• [Materials provided]:

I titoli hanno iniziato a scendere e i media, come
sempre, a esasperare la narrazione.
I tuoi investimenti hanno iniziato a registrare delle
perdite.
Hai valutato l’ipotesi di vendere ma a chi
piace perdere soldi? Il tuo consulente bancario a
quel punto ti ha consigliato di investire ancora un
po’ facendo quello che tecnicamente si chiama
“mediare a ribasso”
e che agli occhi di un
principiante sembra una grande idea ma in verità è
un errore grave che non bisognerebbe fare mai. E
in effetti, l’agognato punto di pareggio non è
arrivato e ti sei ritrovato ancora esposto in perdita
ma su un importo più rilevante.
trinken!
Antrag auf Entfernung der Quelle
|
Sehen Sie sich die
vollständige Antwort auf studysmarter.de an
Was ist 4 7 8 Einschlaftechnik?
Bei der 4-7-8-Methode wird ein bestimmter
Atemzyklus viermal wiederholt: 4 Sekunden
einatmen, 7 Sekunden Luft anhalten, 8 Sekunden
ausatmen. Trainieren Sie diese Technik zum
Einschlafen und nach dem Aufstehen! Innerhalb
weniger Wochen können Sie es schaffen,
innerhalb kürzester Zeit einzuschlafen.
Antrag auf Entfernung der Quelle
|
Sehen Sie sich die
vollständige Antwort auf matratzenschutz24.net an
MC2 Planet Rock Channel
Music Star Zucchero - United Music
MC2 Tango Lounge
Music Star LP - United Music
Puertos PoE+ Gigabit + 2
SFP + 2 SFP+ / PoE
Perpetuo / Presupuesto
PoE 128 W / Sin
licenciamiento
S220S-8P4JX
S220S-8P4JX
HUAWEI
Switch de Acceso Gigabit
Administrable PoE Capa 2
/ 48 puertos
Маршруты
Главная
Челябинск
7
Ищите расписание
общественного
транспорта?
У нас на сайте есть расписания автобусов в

• [What to work on]: Keep only the lines from the one containing "licenciamiento" through the final line of the records, and transcribe them exactly.

• [Response below]:
licenciamiento
S220S-8P4JX
S220S-8P4JX
HUAWEI
Switch de Acceso Gigabit
Administrable PoE Capa 2
/ 48 puertos
Маршруты
Главная
Челябинск
7
Ищите расписание
общественного
транспорта?
У нас на сайте есть расписания автобусов в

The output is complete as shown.